Stored data entries
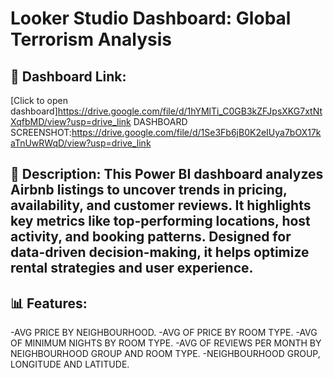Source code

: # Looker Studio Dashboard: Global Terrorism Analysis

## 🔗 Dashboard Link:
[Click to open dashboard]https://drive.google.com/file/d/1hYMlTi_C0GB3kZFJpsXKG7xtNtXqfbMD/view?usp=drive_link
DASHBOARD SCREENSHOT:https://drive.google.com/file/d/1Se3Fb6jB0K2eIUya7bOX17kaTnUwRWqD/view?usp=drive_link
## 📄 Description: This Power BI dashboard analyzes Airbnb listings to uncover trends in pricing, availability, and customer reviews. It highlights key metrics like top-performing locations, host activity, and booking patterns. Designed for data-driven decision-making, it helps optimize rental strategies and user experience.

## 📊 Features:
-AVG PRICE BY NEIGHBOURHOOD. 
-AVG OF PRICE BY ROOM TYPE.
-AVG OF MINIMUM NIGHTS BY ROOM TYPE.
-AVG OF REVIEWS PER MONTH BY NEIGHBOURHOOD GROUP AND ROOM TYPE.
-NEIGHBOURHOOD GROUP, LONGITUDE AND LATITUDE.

* * *

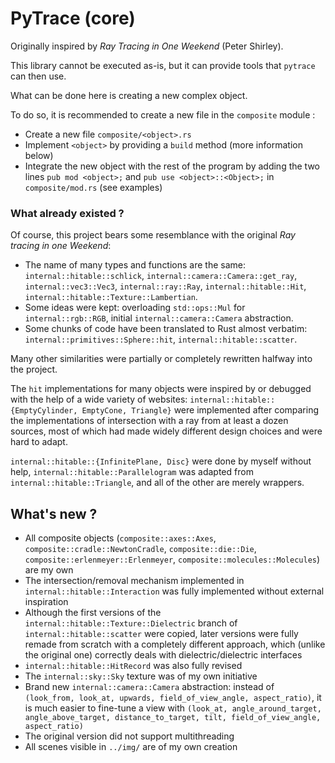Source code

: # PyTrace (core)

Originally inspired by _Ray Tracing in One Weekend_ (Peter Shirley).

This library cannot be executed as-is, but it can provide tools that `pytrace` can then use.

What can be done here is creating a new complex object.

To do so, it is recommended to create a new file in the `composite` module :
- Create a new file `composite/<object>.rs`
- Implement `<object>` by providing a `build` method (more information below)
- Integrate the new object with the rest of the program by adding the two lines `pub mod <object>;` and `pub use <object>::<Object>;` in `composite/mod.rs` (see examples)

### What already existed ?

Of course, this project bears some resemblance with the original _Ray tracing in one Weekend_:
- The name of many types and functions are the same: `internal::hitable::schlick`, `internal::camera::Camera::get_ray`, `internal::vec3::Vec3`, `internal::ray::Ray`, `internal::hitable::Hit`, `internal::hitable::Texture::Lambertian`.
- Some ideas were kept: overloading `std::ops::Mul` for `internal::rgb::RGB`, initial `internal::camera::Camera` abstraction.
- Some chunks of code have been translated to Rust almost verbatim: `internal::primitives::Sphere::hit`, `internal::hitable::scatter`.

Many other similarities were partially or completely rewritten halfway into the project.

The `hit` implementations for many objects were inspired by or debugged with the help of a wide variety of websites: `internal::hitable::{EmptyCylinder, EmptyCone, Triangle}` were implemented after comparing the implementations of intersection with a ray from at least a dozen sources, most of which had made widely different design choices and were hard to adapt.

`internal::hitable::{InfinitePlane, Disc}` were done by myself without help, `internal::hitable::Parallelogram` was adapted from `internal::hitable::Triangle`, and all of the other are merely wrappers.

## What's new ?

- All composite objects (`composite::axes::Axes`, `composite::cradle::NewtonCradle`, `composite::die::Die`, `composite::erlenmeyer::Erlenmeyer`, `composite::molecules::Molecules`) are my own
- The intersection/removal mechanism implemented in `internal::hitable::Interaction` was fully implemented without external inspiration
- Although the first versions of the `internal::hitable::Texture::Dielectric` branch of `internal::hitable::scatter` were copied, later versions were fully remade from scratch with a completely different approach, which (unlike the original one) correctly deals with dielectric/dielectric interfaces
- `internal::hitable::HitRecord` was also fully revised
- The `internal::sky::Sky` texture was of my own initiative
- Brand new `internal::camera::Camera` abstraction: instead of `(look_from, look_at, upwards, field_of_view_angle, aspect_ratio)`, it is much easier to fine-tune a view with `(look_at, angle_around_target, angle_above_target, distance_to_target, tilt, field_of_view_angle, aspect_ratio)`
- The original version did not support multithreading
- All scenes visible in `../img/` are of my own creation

...

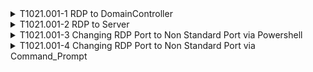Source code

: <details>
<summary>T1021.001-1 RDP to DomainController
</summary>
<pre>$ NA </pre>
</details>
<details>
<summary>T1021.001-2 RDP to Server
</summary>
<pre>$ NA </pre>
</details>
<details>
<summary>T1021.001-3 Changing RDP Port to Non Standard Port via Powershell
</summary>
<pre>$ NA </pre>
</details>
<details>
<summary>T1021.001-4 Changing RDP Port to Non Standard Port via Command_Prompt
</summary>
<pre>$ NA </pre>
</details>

-- Required action --
Turn the lines from the one containing "What can be" through the one containing "Many other similarities" into a numbered list, leaving out any blank lines.

-- Answer for the task --
1. What can be done here is creating a new complex object.
2. To do so, it is recommended to create a new file in the `composite` module :
3. - Create a new file `composite/<object>.rs`
4. - Implement `<object>` by providing a `build` method (more information below)
5. - Integrate the new object with the rest of the program by adding the two lines `pub mod <object>;` and `pub use <object>::<Object>;` in `composite/mod.rs` (see examples)
6. ### What already existed ?
7. Of course, this project bears some resemblance with the original _Ray tracing in one Weekend_:
8. - The name of many types and functions are the same: `internal::hitable::schlick`, `internal::camera::Camera::get_ray`, `internal::vec3::Vec3`, `internal::ray::Ray`, `internal::hitable::Hit`, `internal::hitable::Texture::Lambertian`.
9. - Some ideas were kept: overloading `std::ops::Mul` for `internal::rgb::RGB`, initial `internal::camera::Camera` abstraction.
10. - Some chunks of code have been translated to Rust almost verbatim: `internal::primitives::Sphere::hit`, `internal::hitable::scatter`.
11. Many other similarities were partially or completely rewritten halfway into the project.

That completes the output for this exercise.